Problema a resolver = Enumera todas las personas mencionadas por su nombre en el texto sobre las declaraciones del viceministro José Luis Daza.

Texto proporcionado =
----------

El vice chileno José Luis Daza afirmó que “la Argentina cambió cuando eligió a un presidente cuyo símbolo era la motosierra” y sostuvo que Milei logró instalar la idea de que el tamaño del Estado que existía durante las décadas anteriores “no era financiable”. Según el funcionario, la sociedad aceptó la necesidad de un “profundo achicamiento” del aparato estatal y ese cambio sería, a su entender, permanente.
El funcionario también trazó un paralelo con Chile y reivindicó el proceso económico desarrollado durante la dictadura de Augusto Pinochet. Al recordar el respaldo que la presidenta de Americas Society, Susan Segal, había expresado hacia Chile en la década de 1980, Daza destacó la decisión de ese país de respetar los contratos y vinculó esa política con el desarrollo posterior de su mercado de pensiones.
En materia económica, Daza aseguró que el proceso de desinflación argentino es “muy sólido” y afirmó que, personalmente, la inflación “no es un tema”, porque considera que continuará descendiendo. También anticipó que una eventual modificación de la Carta Orgánica del Banco Central representaría “un shock importante” y destacó las mejoras recientes en las calificaciones crediticias otorgadas por las principales agencias internacionales.
El viceministro también puso el foco en la energía, la minería y el agro como sectores capaces de impulsar una nueva matriz productiva. Según planteó, el desarrollo de esas actividades podría generar un efecto expansivo sobre el resto de la economía, aunque reconoció que la sociedad argentina todavía no experimentó un cambio de esa magnitud.
Por último, Daza explicó el faltazo de Luis Caputo al encuentro empresario. El ministro de Economía no participó de la jornada porque, según informó su segundo, se encontraba “enfermo, con fiebre”. Daza fue entonces quien ocupó su lugar frente a empresarios y representantes del sector financiero reunidos en el Hotel Alvear.

----------

Datos proporcionados =
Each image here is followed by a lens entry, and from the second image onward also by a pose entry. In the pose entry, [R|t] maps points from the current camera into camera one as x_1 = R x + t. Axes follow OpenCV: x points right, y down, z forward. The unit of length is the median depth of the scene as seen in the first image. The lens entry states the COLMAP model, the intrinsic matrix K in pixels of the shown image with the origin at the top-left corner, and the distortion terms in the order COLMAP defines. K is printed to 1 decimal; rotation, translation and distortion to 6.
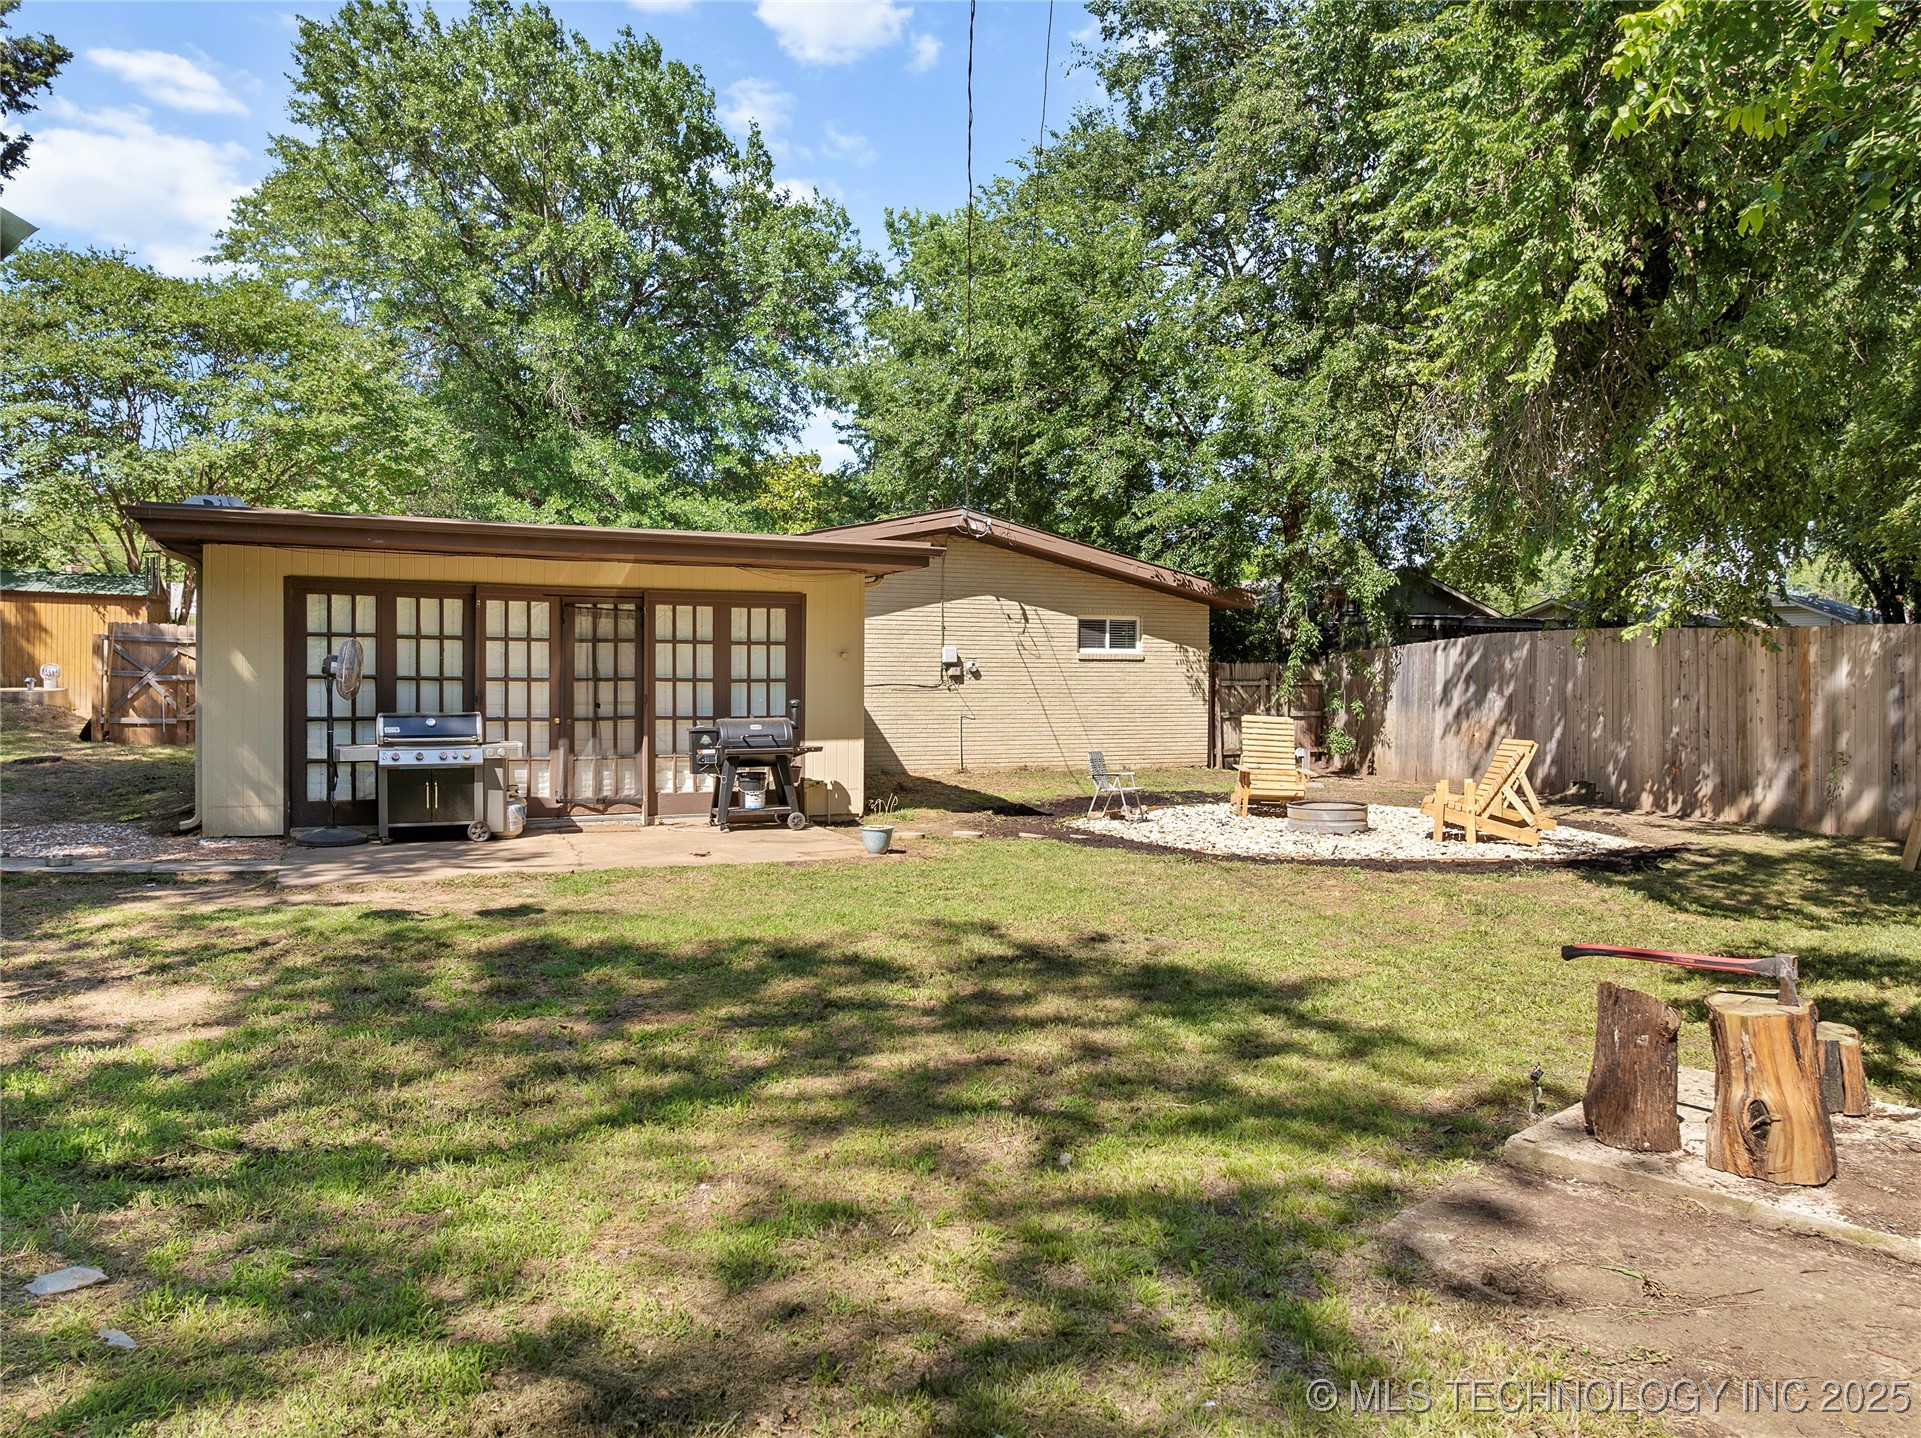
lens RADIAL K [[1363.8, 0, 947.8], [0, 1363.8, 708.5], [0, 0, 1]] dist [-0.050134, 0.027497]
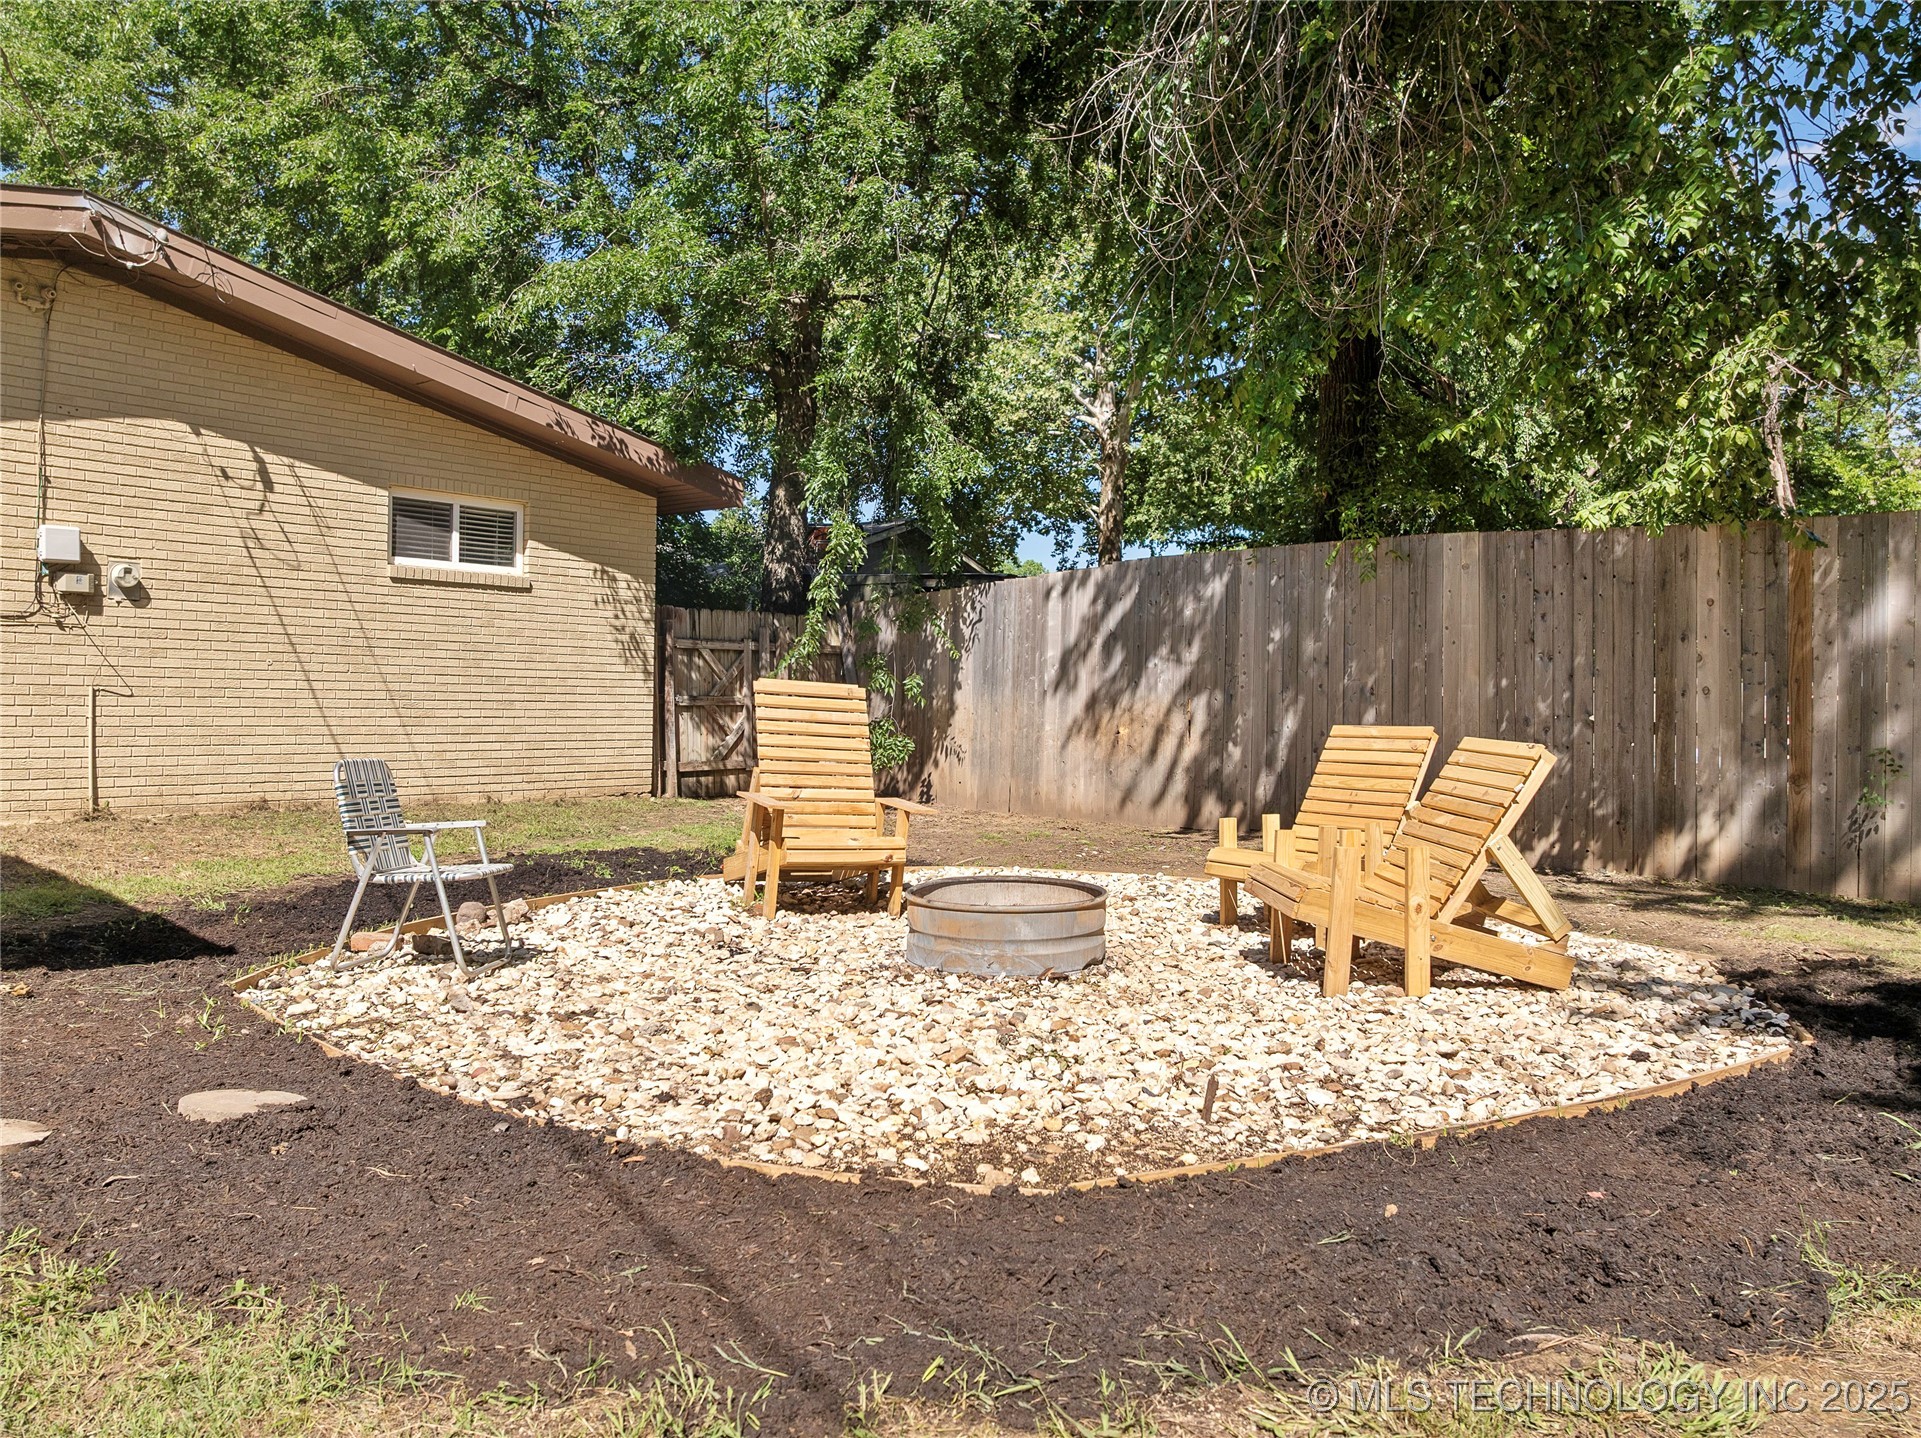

----------

Tarea resuelta =
- José Luis Daza
- Milei
- Augusto Pinochet
- Susan Segal
- Luis Caputo